Nothing Says Merry Christmas Like a Million Dollar Dildo

Gentlemen are you still grappling with what to get your lady for Christmas?

Nothing says I love you like a million dollar dildo.

Be the first in your circle to own this limited edition product.

Imagine the smile on her face when she opens the package.

Australian Jeweler Colin Burn's mission for 2010 is to make the world's most expensive vibrator. He's creating 10 limited-edition pieces out of smooth platinum, each encrusted with 1,500 white diamonds, each selling for $1 million.

Burn discussed his plans at the third-annual Asia Adult Expo in Macau, China.

"This is the most luxurious sexual product in the world," said Burn, a silversmith from Broome, a town of 15,000 in northwestern Australia known for pearl harvesting. "I find the jewelry industry stuffy and conservative and I want to be the jeweler not afraid to let go."

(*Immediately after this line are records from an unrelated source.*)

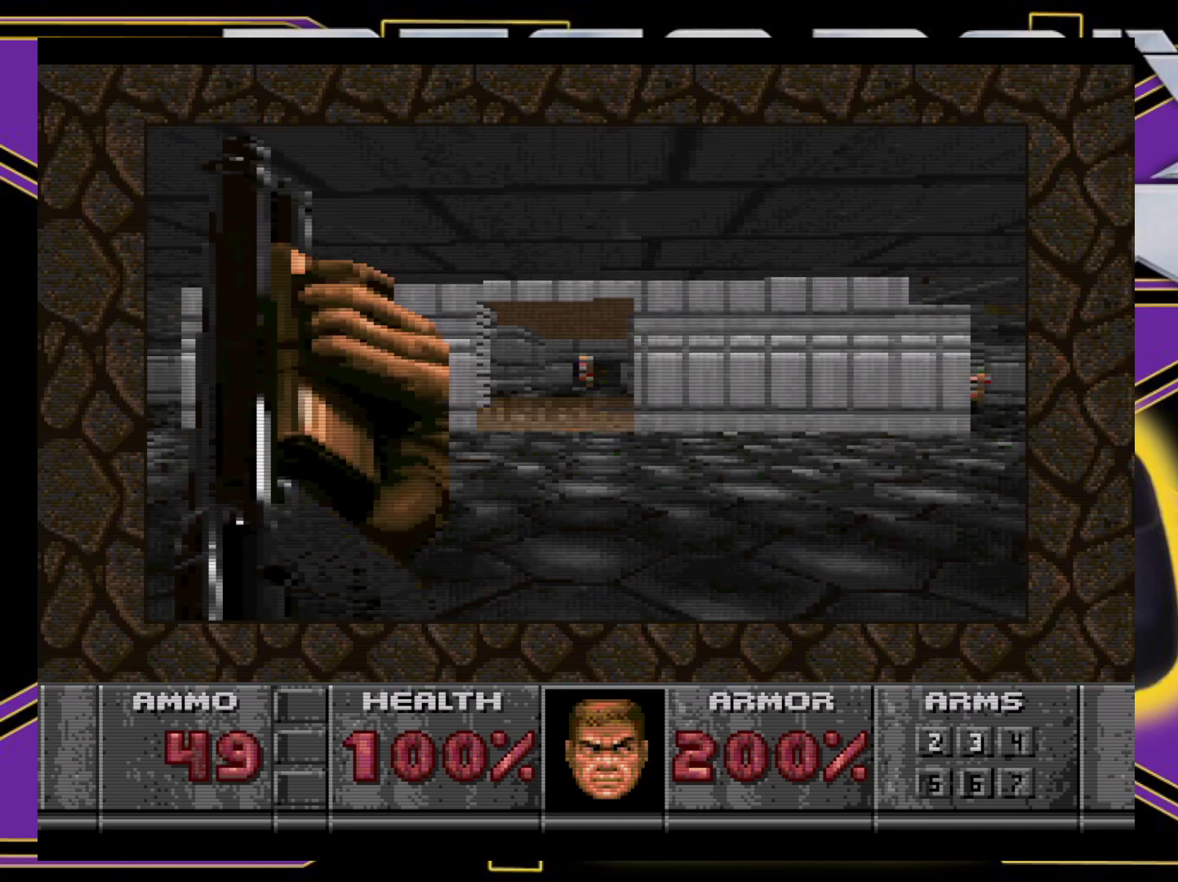
{"buttons": ["A", "DPAD_DOWN"], "events": [[167, "DPAD_RIGHT", "down"], [183, "DPAD_RIGHT", "up"], [417, "DPAD_DOWN", "down"]]}
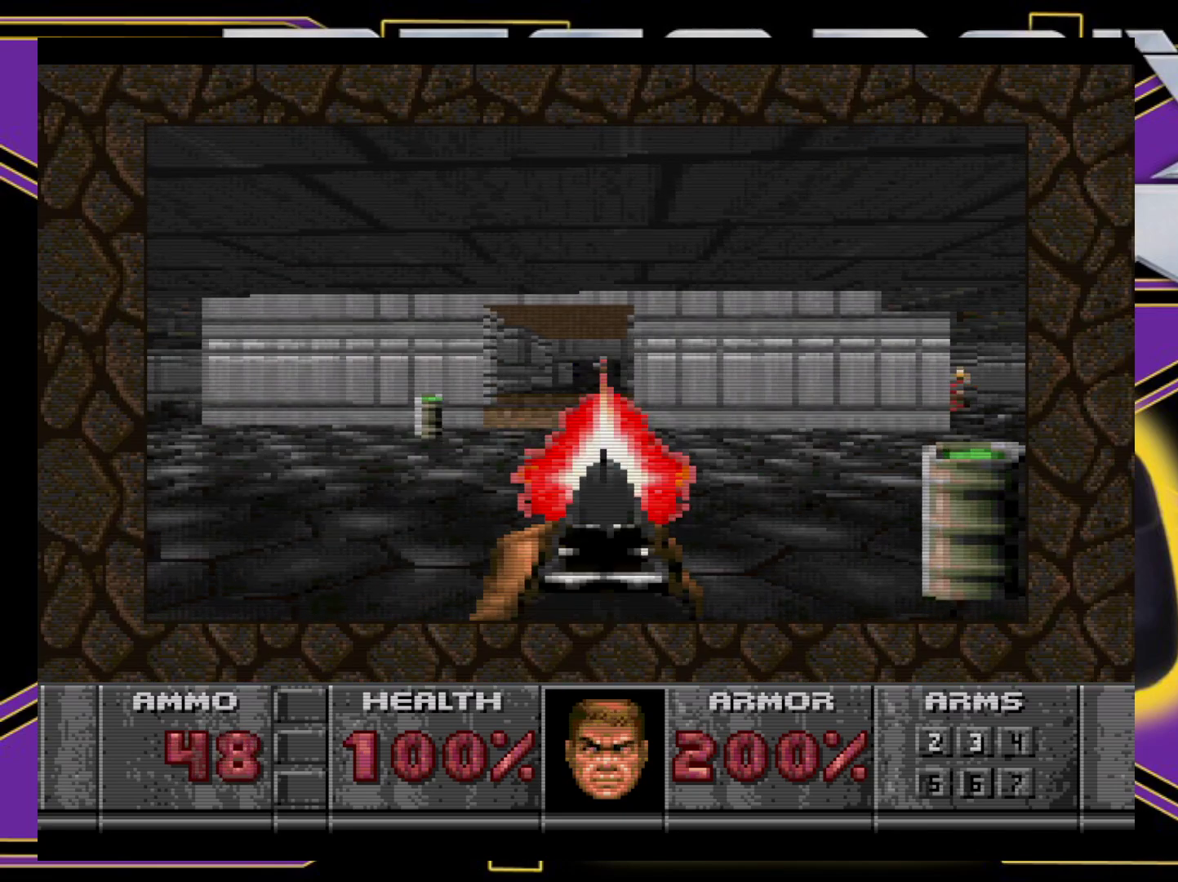
{"buttons": ["A"], "events": [[50, "DPAD_DOWN", "up"]]}
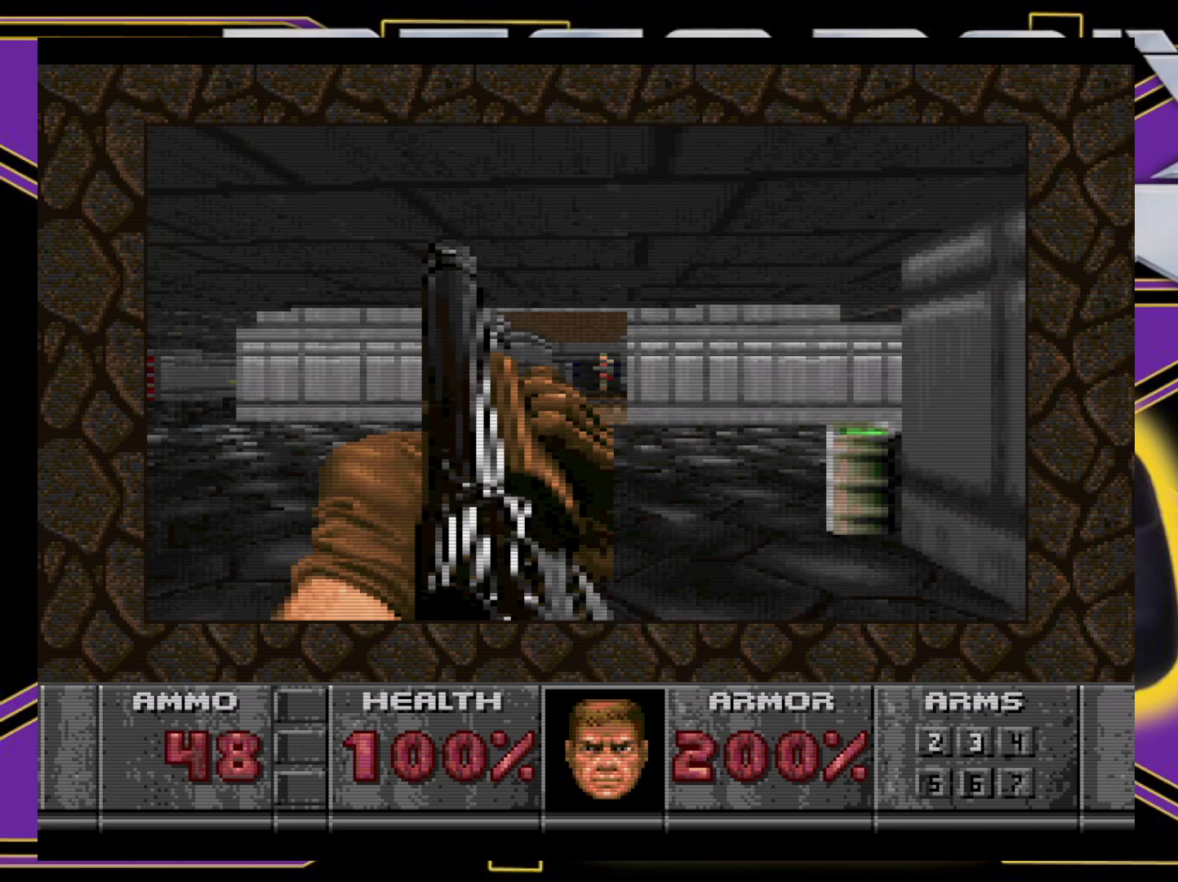
{"buttons": ["A", "DPAD_DOWN"], "events": [[383, "DPAD_DOWN", "down"]]}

For those of you on a budget, Burn's most expensive product to date costs $38,000. It's a platinum dildo with 400 pave set diamonds and a handle made of conkerberry wood.

Another model is molded out of white gold that is also studded with diamonds and boasts one large white pearl on its top. With a price tag of $8,000, it comes with matching earrings and a necklace.

Only 11 shopping days left. Get busy.